Zhang et al. (2019) studied 3 unrelated Chinese children with bilateral complete cryptophthalmos. Gross examination of the periorbital area showed continuous intact skin covering the upper half of the face, without the normal development of eyelids, eyelashes, or eyebrows. Ocular B-scan ultrasound revealed bilateral gourd-shaped cysts without clear internal structures, and MRI showed normal brain morphology, extraocular muscles in a narrow orbital fat gap, and optic nerve enlargement in the expanded orbits. Upon exploratory surgery at age 4 months (patient 1), no anatomic eyelid structure was identified. A transparent anterior cyst was detected beneath the subcutaneous tissue, and a lens-like transparent spherical body was observed in the posterior cyst. However, the iris and suspensory ligament of the lens were absent, and vascular and pigment tissues in the posterior cyst were not obviously identifiable as retinal or choroid tissues. There were no other anomalies on examination or ultrasonography of the heart, brain, and urogenital system, and all 3 patients achieved normal developmental milestones with no cognitive impairment.

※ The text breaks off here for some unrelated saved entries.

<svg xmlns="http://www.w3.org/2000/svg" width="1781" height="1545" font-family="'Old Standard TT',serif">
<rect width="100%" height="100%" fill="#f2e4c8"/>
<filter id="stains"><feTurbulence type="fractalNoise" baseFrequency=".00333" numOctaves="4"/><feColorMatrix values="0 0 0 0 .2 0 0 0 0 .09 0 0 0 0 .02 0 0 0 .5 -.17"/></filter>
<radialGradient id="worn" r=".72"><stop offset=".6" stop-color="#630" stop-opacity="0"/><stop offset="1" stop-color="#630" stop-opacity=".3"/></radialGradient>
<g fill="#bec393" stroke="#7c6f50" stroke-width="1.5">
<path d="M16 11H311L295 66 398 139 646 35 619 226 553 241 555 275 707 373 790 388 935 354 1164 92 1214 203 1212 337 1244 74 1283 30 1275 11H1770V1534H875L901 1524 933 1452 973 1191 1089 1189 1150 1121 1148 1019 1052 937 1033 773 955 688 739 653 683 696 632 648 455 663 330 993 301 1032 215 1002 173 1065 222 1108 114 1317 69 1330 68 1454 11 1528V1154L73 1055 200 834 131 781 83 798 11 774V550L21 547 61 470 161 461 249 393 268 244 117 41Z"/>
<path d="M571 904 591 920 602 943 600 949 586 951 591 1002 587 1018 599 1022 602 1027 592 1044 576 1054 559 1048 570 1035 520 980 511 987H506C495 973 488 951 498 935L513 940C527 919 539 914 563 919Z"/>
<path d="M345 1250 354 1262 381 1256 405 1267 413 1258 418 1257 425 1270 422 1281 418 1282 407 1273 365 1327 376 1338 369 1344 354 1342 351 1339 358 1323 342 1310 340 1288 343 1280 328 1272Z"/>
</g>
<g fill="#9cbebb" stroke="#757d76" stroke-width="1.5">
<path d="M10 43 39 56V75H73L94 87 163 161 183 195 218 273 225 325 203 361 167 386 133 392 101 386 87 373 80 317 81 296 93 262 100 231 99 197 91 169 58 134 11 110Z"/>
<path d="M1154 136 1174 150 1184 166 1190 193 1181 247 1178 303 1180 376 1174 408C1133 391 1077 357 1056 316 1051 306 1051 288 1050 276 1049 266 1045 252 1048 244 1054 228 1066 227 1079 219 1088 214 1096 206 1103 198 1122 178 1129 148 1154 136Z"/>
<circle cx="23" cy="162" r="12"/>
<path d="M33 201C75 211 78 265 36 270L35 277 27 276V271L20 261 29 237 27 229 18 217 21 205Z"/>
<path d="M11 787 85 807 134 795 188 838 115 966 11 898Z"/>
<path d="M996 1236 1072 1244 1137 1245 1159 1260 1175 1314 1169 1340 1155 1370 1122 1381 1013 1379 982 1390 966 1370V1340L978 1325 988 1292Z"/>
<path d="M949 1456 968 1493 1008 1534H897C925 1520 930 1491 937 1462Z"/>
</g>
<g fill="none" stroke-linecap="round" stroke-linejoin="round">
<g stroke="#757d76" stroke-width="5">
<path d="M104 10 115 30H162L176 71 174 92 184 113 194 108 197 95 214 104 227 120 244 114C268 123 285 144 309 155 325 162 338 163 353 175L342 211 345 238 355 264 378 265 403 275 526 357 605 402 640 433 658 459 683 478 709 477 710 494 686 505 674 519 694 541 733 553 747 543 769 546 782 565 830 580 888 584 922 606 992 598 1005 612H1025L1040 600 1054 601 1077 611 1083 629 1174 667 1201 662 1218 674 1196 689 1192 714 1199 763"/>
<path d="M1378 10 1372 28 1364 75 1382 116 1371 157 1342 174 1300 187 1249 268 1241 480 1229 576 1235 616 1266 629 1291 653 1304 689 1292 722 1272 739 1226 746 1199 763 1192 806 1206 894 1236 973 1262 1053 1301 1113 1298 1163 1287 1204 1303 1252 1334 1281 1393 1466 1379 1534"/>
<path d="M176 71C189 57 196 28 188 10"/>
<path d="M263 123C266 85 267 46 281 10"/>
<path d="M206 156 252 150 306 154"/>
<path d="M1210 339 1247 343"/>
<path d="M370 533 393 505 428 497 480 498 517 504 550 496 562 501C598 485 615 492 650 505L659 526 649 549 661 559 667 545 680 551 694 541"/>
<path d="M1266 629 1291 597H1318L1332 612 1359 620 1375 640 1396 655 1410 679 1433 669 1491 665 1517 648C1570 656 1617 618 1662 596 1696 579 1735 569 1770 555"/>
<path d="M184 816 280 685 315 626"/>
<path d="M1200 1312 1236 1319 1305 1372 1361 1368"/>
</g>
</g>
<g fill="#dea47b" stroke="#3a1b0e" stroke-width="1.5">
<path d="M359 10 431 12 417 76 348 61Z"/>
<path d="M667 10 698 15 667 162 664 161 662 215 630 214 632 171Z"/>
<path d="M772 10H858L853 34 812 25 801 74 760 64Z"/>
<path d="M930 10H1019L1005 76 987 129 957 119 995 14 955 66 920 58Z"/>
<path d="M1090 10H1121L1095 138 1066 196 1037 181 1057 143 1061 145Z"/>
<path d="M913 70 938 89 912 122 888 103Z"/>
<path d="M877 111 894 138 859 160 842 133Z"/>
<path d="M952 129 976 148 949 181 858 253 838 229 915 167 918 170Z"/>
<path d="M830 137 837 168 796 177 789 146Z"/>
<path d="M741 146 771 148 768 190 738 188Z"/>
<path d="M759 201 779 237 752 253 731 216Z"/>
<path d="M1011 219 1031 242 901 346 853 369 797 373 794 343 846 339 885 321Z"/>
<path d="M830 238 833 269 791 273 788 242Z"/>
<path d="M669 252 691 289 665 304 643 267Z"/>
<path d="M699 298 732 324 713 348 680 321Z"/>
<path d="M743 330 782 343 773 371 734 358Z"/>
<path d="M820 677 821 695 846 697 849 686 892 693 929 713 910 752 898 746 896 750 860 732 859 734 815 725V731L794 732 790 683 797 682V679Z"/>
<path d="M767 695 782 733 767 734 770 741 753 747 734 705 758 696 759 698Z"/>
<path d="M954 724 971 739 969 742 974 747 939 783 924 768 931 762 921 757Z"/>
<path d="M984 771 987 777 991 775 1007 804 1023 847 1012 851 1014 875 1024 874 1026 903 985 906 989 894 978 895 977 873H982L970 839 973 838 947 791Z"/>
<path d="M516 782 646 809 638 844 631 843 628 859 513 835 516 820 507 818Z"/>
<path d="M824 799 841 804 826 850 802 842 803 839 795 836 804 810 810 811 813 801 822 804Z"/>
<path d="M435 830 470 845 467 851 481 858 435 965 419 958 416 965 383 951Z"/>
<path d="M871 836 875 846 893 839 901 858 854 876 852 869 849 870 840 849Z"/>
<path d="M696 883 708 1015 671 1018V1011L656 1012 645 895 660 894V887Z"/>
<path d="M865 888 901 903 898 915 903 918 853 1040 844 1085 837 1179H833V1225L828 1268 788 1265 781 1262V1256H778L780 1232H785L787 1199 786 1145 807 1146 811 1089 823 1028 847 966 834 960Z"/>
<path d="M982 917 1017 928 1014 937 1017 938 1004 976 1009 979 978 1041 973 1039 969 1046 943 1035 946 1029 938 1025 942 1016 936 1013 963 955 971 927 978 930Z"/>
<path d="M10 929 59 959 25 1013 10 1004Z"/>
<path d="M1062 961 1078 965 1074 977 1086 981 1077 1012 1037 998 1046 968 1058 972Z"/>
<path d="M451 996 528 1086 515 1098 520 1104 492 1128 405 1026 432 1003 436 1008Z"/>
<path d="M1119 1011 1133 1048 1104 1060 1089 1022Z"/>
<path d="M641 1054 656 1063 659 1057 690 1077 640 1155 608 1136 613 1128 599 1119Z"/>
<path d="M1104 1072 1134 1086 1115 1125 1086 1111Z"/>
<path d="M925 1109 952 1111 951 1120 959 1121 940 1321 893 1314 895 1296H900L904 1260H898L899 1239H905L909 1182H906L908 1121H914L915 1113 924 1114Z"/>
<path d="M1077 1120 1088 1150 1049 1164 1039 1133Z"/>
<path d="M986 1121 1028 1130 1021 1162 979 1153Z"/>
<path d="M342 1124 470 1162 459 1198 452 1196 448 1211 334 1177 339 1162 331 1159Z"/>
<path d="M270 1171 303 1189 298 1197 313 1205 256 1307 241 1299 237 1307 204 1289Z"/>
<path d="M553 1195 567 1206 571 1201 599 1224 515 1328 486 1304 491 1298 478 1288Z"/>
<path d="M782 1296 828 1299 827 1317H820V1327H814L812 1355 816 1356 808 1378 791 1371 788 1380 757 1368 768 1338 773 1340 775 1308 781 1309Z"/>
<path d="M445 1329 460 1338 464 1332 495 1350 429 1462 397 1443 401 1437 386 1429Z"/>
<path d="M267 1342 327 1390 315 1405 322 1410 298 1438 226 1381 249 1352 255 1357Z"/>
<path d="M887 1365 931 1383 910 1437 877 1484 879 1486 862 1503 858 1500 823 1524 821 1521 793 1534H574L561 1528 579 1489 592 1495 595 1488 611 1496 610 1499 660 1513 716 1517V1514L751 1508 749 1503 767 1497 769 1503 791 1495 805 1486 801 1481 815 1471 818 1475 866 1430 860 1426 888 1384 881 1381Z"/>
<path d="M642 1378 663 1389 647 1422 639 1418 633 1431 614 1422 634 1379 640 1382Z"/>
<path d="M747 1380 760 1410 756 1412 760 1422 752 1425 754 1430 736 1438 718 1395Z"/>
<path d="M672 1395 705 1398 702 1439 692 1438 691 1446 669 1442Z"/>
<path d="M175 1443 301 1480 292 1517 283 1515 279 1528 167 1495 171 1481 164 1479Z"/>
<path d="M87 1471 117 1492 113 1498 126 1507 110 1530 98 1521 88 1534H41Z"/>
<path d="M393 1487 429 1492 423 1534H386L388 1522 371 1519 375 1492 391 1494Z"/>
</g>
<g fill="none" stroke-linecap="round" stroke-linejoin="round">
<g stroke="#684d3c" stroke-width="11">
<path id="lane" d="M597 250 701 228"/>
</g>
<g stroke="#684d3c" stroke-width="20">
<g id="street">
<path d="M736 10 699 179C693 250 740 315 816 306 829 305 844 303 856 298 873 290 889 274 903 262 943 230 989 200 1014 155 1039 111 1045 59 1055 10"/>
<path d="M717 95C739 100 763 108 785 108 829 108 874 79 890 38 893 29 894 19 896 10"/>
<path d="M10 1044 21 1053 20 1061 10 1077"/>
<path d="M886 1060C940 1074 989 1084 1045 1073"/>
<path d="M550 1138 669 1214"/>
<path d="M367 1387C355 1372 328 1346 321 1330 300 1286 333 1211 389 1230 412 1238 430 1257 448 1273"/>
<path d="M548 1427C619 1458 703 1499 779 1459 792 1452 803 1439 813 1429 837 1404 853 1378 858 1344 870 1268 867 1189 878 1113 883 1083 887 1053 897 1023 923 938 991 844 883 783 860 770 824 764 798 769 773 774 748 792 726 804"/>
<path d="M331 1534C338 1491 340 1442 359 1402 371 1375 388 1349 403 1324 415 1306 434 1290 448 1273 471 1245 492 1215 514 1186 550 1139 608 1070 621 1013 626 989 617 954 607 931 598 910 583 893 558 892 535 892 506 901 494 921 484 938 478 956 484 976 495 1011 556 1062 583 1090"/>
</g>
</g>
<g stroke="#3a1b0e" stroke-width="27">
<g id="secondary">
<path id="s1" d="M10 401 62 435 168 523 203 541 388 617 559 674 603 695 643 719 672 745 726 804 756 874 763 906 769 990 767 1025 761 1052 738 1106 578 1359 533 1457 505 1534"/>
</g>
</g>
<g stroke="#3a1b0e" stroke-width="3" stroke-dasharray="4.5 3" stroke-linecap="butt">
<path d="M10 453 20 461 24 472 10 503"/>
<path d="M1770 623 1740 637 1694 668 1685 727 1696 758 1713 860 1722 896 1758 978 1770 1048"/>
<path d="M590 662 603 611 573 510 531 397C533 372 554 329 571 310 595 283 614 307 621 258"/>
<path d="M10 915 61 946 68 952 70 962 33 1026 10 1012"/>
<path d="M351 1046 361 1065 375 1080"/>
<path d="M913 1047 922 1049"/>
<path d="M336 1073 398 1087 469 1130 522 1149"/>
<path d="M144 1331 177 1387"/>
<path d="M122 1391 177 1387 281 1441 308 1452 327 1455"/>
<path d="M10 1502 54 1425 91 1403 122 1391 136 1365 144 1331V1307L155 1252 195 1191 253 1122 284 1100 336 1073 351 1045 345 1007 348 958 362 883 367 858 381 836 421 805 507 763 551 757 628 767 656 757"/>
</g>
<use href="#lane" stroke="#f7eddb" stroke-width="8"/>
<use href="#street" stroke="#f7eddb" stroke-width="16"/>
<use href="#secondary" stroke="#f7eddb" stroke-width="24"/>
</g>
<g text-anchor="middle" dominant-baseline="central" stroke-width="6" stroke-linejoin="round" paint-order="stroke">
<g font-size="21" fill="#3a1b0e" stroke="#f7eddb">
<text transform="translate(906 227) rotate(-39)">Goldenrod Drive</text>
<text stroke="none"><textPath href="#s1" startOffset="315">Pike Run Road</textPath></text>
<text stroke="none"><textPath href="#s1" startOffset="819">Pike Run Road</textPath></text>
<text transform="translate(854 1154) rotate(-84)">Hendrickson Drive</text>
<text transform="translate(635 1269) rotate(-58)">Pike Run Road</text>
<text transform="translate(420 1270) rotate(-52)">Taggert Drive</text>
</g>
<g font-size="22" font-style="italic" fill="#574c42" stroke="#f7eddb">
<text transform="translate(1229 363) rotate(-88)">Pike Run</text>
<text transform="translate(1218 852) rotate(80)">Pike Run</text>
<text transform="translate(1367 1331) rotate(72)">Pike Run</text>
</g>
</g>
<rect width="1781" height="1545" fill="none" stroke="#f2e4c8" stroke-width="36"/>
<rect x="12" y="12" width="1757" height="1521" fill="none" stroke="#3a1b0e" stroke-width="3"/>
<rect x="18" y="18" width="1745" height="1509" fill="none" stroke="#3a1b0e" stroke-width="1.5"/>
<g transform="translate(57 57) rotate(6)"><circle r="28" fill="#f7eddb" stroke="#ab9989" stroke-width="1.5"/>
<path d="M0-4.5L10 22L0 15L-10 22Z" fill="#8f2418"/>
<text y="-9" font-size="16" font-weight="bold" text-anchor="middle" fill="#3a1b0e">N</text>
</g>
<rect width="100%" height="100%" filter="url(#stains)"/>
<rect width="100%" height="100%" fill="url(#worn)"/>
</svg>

InheritanceOf 27 cases of nonsyndromic cryptophthalmos found in a literature review by Thomas et al. (1986), 16 were sporadic and 11 were familial. Thomas et al. (1986) stated that the familial cases were distributed in 3 families, all with vertical transmission and thus consistent with dominant inheritance (Coover (1910, 1915); Goldberg, 1912; Magruder, 1921). Goldberg (1912) reported 5 cases in 4 generations of a family; it is possible that the entity should be labeled ankyloblepharon (presumably different from filiform ankyloblepharon, 106250). Magruder (1921) reported affected mother and daughter. Egier et al. (2005) stated that Magruder (1921) reported the same mother and daughter as Coover (1915) after the birth of a son with the same anomaly.
Kulkarni et al. (1995) reported 2 brothers with nonsyndromic complete cryptophthalmos, unilateral in 1 and bilateral in the other. Their unaffected parents were consanguineous, suggesting autosomal recessive inheritance.
Egier et al. (2005) stated that their patient with bilateral complete isolated cryptophthalmos and associated ocular anomalies and the patients in the families of Coover (1915) and Saal et al. (1992) had the same autosomal dominant condition.
Molecular GeneticsIn a 3-year-old Chinese girl (patient 1) with isolated unilateral cryptophthalmos and her unaffected parents, Yu et al. (2018) performed trio whole-exome sequencing and identified homozygosity for a missense mutation in the FREM2 gene (R2167W; 608945.0004) that segregated with disease and was not found in an in-house database of 8,000 Chinese control exomes.
By whole-exome sequencing in 3 unrelated Chinese children with isolated bilateral complete cryptophthalmos, Zhang et al. (2019) identified mutations in the FREM2 gene: all 3 had the previously reported R2167W mutation, in compound heterozygosity with 3 different nonsense mutations: R736X (608945.0006), W1770X (608945.0007), and R1355X (608945.0008), respectively. Their unaffected parents were each heterozygous for 1 of the variants. No mutations were detected in other ocular morphogenesis- or Fraser syndrome-associated genes.